• **ASSIGNED TASK**
Reproduce the lines of the material word for word, beginning at the line that contains "Leave a Reply" and stopping after the line that contains "Save my name, email, and".
==== EXTRACTED INFORMATION ====
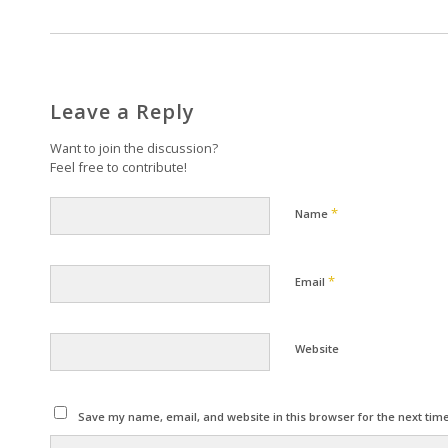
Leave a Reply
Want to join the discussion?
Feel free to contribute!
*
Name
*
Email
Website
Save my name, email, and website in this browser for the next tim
====
==== EXTRACTED INFORMATION ====
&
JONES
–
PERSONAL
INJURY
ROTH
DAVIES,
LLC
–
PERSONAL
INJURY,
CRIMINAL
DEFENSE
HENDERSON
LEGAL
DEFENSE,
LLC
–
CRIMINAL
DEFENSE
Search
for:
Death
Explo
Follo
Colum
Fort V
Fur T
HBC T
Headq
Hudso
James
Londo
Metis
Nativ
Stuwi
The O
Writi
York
====
• **REPLY**
Leave a Reply
Want to join the discussion?
Feel free to contribute!
*
Name
*
Email
Website
Save my name, email, and website in this browser for the next tim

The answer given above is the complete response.